Stored data entries
[Start of Attachment]

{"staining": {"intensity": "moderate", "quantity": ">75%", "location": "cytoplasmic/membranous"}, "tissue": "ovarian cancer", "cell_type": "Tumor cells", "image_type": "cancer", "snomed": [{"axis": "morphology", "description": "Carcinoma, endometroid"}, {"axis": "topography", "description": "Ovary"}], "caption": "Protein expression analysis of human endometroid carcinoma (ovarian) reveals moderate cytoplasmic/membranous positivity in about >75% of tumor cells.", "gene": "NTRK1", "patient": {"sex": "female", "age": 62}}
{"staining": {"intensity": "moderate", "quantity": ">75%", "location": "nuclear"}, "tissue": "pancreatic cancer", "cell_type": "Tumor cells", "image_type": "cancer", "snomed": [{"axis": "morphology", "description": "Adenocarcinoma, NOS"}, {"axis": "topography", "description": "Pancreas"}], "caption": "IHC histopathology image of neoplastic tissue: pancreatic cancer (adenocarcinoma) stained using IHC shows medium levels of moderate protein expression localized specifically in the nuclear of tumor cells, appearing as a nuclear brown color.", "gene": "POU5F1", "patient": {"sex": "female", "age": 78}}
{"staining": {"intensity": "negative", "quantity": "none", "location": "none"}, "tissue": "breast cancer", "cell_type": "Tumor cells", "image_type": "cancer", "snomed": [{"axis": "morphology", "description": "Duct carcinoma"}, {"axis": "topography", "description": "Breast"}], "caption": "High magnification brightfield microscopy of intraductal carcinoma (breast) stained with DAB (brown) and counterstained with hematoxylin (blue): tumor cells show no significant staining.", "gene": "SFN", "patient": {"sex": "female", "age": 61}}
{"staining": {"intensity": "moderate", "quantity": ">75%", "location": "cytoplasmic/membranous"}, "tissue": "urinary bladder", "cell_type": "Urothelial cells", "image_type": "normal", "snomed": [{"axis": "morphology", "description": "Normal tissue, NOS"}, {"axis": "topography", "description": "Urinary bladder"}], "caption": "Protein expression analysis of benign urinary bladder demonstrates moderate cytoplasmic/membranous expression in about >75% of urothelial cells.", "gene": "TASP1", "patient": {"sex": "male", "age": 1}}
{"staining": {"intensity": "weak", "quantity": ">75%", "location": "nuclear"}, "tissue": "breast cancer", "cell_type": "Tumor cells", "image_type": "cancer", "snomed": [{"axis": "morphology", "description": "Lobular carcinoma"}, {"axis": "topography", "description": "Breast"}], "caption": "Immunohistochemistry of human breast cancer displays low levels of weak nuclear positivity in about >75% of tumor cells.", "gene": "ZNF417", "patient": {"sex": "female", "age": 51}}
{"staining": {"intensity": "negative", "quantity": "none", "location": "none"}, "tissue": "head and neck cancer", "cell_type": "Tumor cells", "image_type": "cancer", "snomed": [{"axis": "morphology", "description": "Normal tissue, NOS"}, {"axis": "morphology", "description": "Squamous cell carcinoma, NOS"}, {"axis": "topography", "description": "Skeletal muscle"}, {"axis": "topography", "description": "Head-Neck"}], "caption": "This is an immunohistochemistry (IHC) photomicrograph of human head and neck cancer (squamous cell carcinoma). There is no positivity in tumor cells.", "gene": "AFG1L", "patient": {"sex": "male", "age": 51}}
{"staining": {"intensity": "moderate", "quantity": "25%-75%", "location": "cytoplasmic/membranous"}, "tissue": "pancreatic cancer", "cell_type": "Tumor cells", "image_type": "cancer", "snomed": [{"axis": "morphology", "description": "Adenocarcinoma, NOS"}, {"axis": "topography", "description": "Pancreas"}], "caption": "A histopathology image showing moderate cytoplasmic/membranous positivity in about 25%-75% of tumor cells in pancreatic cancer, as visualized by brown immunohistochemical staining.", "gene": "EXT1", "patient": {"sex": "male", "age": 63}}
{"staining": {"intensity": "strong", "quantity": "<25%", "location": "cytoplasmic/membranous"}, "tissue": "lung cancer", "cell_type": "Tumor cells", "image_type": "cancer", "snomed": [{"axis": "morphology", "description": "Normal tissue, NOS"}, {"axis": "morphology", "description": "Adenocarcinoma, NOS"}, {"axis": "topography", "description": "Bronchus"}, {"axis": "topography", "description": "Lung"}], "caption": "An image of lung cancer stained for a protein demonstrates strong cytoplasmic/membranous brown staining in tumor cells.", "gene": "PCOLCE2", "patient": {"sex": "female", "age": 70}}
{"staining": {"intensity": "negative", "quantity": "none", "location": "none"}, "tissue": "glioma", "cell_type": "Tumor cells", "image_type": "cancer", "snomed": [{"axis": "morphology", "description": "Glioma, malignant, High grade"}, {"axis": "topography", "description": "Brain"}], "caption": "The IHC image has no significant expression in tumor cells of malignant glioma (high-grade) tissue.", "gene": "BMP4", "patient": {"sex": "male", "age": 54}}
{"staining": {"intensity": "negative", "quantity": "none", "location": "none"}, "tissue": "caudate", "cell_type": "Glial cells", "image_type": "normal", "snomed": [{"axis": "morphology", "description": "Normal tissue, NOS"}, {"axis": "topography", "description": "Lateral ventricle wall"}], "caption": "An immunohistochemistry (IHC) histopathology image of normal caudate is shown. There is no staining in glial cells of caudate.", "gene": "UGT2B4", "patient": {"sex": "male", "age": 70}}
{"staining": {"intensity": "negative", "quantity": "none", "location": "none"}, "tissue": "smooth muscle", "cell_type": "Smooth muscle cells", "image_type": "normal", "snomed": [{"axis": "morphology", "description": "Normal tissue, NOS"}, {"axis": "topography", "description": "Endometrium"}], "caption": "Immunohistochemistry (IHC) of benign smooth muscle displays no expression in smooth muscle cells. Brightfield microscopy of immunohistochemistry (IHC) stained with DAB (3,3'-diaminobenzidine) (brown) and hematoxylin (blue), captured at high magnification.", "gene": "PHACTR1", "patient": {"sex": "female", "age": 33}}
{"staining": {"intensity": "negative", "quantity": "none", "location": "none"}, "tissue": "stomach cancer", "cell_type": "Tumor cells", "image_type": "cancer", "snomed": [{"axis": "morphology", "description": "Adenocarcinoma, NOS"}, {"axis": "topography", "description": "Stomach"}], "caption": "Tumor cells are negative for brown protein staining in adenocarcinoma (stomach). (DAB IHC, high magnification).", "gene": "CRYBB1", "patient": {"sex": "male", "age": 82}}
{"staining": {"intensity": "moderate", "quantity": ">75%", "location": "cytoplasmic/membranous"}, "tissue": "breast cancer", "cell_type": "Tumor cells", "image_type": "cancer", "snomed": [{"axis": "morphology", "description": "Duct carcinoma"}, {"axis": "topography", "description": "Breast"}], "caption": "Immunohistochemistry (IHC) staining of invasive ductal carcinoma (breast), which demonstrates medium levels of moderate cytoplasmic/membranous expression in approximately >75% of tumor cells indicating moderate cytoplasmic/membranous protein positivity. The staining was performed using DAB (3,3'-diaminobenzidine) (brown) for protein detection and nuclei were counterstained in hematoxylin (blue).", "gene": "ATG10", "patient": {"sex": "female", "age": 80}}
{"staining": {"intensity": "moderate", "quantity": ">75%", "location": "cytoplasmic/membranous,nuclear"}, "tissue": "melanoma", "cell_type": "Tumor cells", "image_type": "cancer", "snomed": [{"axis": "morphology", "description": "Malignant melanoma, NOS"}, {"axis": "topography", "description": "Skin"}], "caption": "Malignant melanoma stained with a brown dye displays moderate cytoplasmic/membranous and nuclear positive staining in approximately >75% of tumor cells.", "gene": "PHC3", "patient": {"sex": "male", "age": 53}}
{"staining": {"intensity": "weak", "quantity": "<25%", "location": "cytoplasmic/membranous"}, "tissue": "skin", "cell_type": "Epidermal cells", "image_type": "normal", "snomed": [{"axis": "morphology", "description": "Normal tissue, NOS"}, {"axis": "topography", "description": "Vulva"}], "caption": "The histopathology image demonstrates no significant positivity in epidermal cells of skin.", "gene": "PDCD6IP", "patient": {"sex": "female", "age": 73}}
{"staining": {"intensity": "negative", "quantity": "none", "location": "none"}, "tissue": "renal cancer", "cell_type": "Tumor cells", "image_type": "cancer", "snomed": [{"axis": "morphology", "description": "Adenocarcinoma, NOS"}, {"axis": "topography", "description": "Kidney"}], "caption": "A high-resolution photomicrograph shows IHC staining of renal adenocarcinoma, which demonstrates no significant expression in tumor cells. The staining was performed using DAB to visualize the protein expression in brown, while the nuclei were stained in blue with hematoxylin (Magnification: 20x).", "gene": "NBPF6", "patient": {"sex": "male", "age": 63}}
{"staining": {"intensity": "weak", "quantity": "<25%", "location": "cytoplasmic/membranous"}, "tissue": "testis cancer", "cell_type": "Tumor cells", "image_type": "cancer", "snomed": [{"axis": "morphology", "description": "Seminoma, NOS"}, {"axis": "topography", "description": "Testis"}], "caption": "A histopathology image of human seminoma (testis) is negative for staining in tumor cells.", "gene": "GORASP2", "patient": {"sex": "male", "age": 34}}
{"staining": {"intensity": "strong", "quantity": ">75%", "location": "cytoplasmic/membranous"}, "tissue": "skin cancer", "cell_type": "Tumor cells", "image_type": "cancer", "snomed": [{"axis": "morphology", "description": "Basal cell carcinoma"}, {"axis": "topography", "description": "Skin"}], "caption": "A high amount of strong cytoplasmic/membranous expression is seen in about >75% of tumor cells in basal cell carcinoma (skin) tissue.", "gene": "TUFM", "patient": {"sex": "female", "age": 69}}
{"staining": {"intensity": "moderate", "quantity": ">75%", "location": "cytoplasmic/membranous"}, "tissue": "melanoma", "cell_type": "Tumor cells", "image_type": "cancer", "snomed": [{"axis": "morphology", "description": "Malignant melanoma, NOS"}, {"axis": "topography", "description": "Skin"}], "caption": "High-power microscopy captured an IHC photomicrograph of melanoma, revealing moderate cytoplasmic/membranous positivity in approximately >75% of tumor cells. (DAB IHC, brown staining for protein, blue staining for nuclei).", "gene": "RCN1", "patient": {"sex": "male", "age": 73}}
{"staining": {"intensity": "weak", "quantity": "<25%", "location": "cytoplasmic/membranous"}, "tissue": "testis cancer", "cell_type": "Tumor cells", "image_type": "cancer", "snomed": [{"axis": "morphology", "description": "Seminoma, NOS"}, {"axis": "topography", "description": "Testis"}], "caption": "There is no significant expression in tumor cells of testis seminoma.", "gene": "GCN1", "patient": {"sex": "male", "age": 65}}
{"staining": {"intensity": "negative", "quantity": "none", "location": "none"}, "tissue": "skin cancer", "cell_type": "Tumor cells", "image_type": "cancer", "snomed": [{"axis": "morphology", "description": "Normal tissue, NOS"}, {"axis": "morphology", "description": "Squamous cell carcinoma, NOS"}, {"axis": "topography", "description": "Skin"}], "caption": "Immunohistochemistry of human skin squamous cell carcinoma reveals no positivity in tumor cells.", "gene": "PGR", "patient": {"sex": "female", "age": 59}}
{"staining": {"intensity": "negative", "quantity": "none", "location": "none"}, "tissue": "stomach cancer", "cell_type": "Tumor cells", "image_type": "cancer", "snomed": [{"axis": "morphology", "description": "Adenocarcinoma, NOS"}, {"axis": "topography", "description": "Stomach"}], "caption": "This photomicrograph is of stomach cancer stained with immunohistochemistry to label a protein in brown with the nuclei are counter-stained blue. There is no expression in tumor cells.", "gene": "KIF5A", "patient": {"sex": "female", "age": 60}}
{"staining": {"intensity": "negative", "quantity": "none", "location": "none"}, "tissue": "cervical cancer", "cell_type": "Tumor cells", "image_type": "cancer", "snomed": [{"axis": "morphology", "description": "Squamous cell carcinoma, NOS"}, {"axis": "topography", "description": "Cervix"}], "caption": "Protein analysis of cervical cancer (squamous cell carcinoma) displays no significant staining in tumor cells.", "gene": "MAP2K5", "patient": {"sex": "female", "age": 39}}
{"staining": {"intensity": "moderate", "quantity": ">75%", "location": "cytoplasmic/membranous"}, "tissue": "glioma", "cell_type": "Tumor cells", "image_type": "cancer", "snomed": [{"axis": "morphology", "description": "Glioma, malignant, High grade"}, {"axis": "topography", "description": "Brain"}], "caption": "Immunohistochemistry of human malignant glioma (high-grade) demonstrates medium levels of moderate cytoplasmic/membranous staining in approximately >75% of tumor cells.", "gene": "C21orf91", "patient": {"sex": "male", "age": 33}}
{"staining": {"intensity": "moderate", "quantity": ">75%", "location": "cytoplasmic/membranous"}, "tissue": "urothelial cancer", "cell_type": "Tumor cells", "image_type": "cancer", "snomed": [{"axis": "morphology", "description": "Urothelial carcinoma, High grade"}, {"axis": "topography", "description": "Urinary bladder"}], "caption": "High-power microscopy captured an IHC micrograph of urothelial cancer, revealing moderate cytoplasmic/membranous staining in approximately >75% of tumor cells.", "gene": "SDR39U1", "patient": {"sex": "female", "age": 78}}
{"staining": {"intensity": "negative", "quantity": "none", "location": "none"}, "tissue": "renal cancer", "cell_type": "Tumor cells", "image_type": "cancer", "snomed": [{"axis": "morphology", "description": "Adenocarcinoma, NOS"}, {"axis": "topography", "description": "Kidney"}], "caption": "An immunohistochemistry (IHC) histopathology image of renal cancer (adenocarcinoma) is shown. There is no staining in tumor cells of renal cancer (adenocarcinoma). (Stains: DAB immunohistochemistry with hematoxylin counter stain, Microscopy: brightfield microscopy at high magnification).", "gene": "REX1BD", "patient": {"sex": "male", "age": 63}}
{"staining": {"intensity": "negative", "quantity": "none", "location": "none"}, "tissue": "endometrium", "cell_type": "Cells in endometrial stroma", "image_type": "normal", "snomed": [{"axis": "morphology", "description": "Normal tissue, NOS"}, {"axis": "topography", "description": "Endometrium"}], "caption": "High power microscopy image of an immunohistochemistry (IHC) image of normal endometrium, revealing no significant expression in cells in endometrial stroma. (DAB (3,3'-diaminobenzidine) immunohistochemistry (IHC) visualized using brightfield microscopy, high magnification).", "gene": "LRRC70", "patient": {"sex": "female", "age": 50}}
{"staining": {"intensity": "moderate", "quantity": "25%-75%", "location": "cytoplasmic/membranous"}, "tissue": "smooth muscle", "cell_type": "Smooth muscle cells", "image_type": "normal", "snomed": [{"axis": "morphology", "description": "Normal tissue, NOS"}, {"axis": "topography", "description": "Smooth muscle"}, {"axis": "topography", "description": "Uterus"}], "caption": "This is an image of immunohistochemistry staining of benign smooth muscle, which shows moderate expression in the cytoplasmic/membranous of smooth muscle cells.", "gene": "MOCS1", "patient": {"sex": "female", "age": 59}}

[End of Attachment]

→ Exercise brief
Isolate the lines above that contain the word "Endometrium" and copy them.

→ Exercise result
{"staining": {"intensity": "negative", "quantity": "none", "location": "none"}, "tissue": "smooth muscle", "cell_type": "Smooth muscle cells", "image_type": "normal", "snomed": [{"axis": "morphology", "description": "Normal tissue, NOS"}, {"axis": "topography", "description": "Endometrium"}], "caption": "Immunohistochemistry (IHC) of benign smooth muscle displays no expression in smooth muscle cells. Brightfield microscopy of immunohistochemistry (IHC) stained with DAB (3,3'-diaminobenzidine) (brown) and hematoxylin (blue), captured at high magnification.", "gene": "PHACTR1", "patient": {"sex": "female", "age": 33}}
{"staining": {"intensity": "negative", "quantity": "none", "location": "none"}, "tissue": "endometrium", "cell_type": "Cells in endometrial stroma", "image_type": "normal", "snomed": [{"axis": "morphology", "description": "Normal tissue, NOS"}, {"axis": "topography", "description": "Endometrium"}], "caption": "High power microscopy image of an immunohistochemistry (IHC) image of normal endometrium, revealing no significant expression in cells in endometrial stroma. (DAB (3,3'-diaminobenzidine) immunohistochemistry (IHC) visualized using brightfield microscopy, high magnification).", "gene": "LRRC70", "patient": {"sex": "female", "age": 50}}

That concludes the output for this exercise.